Go through the material below and return each line with the string "state" in it.
*** Opening of Records shown ***
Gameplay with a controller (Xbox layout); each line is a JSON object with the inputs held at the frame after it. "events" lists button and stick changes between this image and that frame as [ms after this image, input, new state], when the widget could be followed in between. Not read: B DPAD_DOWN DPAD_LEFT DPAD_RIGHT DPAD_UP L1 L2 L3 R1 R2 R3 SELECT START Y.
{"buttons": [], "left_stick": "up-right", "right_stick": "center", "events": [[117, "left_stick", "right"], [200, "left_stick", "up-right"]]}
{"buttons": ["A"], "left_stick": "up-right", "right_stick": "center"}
*** Close of Records shown ***
*** Opening of Records shown ***
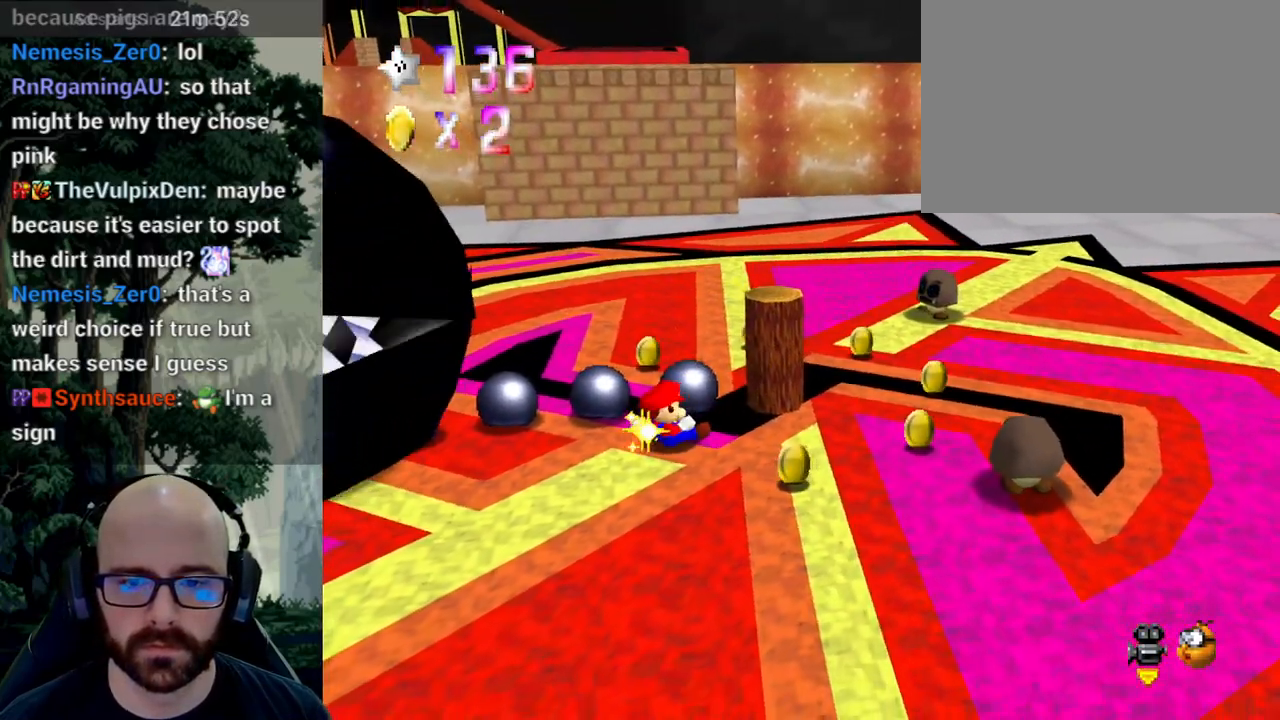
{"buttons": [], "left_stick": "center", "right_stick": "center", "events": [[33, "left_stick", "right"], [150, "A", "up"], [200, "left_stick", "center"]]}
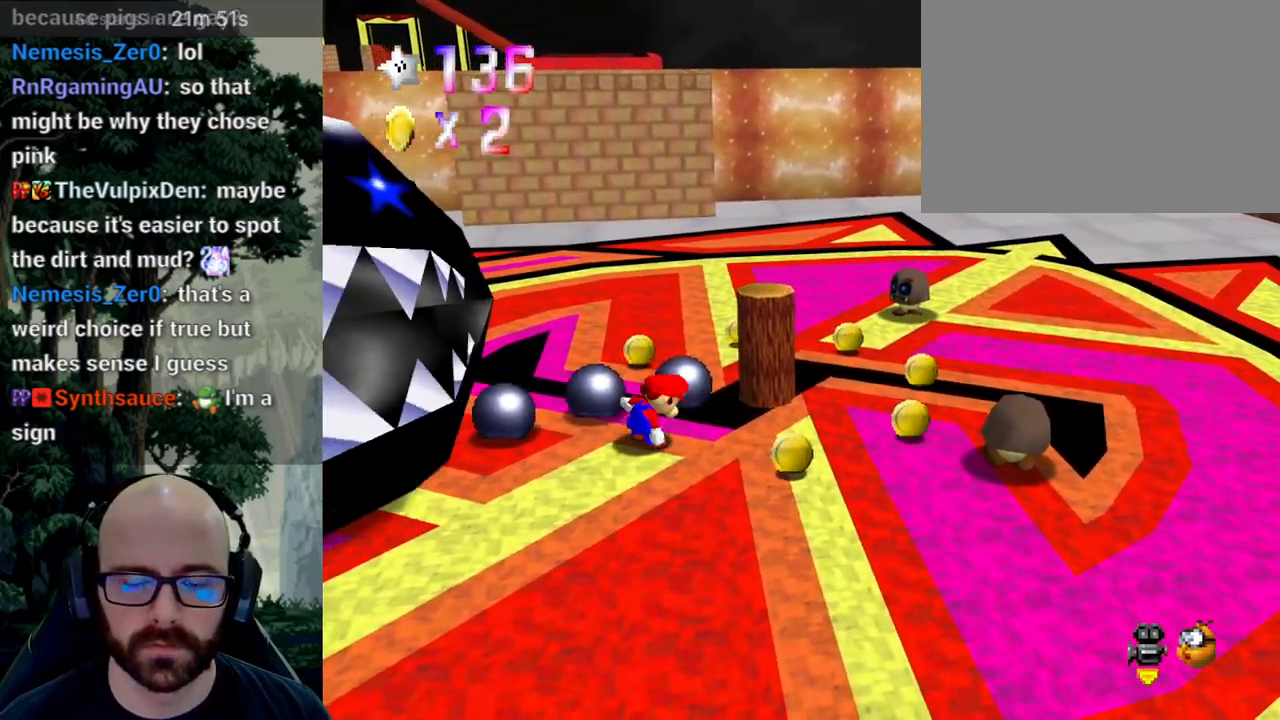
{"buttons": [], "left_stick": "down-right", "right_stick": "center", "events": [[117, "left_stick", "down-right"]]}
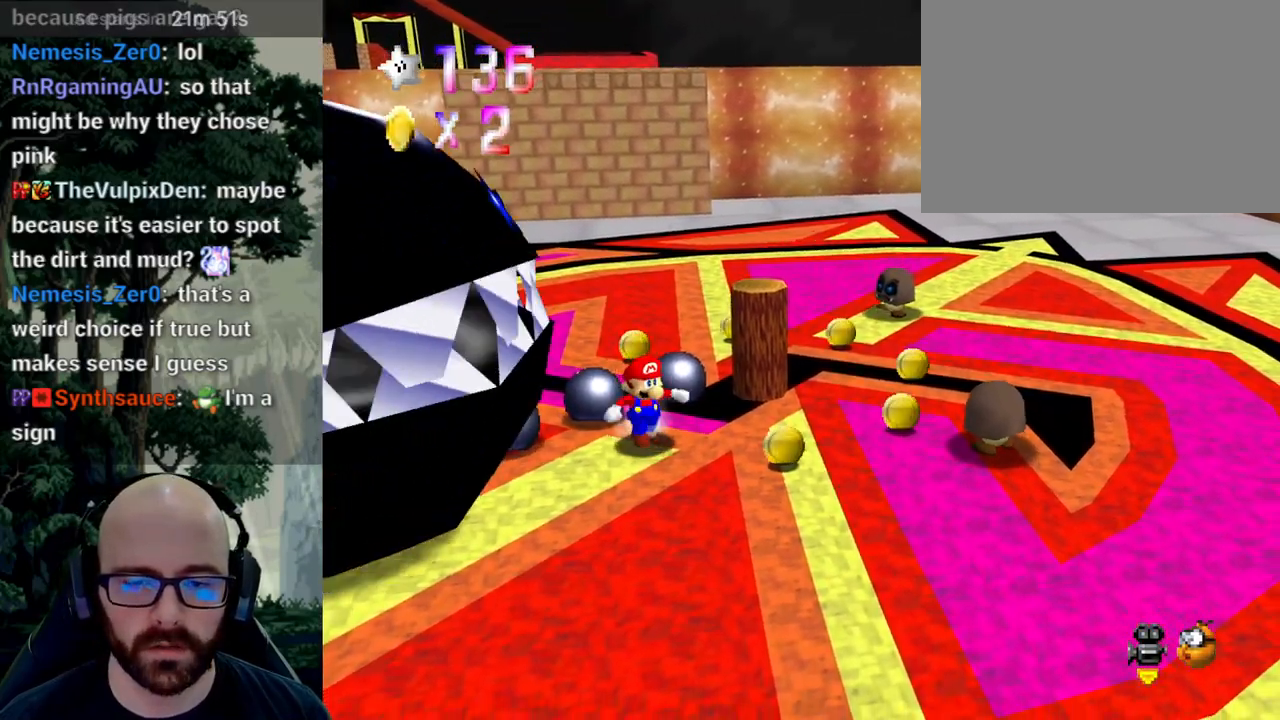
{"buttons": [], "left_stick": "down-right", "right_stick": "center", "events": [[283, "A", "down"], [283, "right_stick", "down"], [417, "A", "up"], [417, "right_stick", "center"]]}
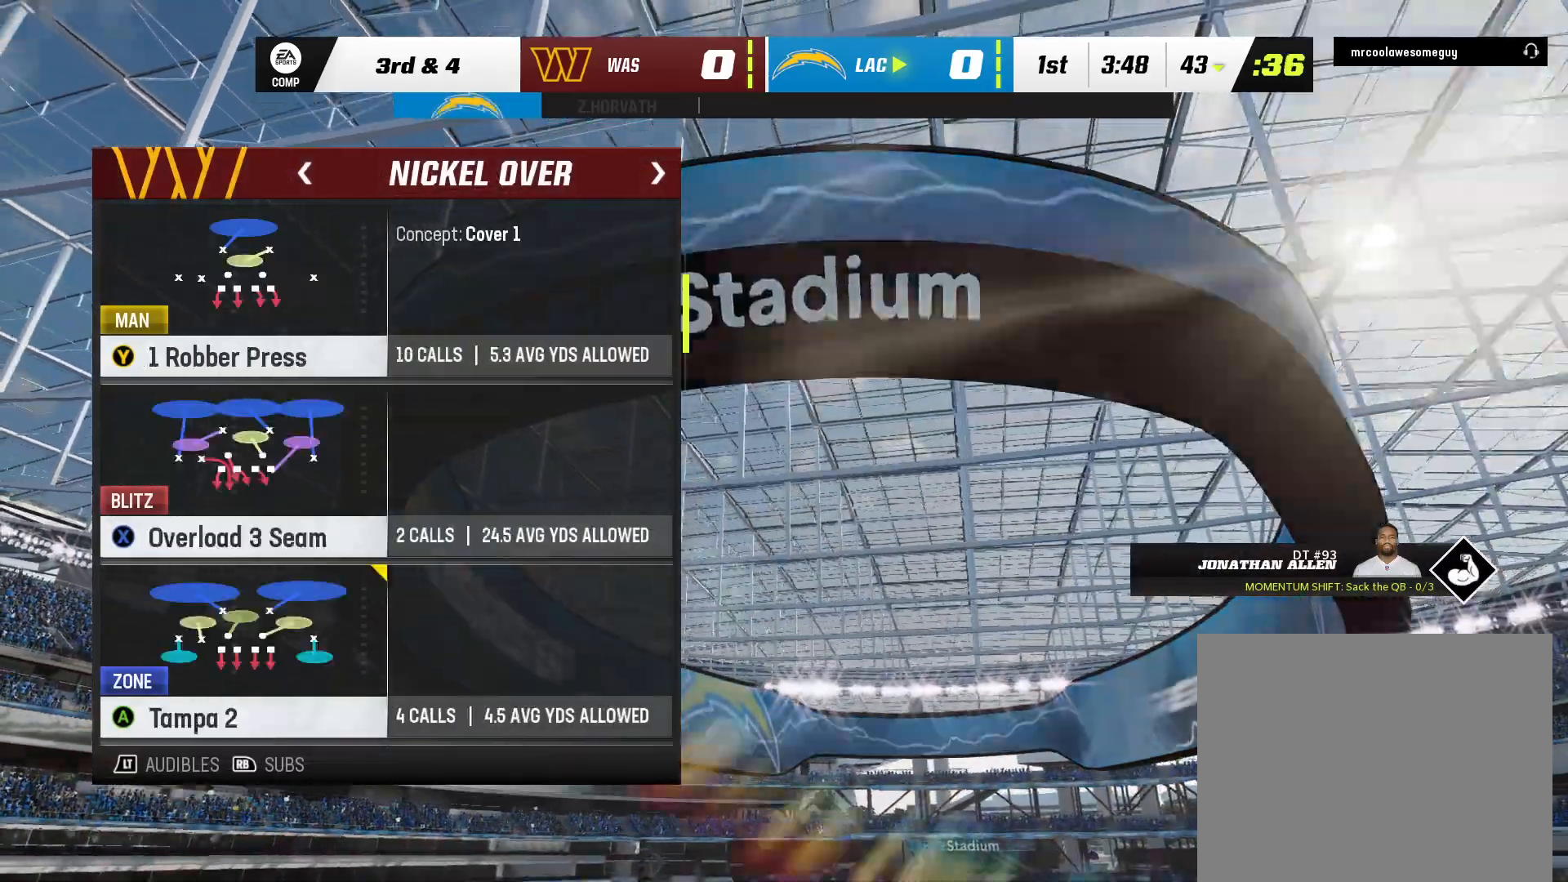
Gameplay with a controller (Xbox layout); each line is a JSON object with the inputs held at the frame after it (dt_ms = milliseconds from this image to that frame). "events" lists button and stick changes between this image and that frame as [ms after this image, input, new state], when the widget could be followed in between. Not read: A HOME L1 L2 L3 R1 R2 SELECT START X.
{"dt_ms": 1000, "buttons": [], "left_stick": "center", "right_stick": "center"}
*** Close of Records shown ***
• [Answer to the problem]:
Gameplay with a controller (Xbox layout); each line is a JSON object with the inputs held at the frame after it. "events" lists button and stick changes between this image and that frame as [ms after this image, input, new state], when the widget could be followed in between. Not read: B DPAD_DOWN DPAD_LEFT DPAD_RIGHT DPAD_UP L1 L2 L3 R1 R2 R3 SELECT START Y.
Gameplay with a controller (Xbox layout); each line is a JSON object with the inputs held at the frame after it (dt_ms = milliseconds from this image to that frame). "events" lists button and stick changes between this image and that frame as [ms after this image, input, new state], when the widget could be followed in between. Not read: A HOME L1 L2 L3 R1 R2 SELECT START X.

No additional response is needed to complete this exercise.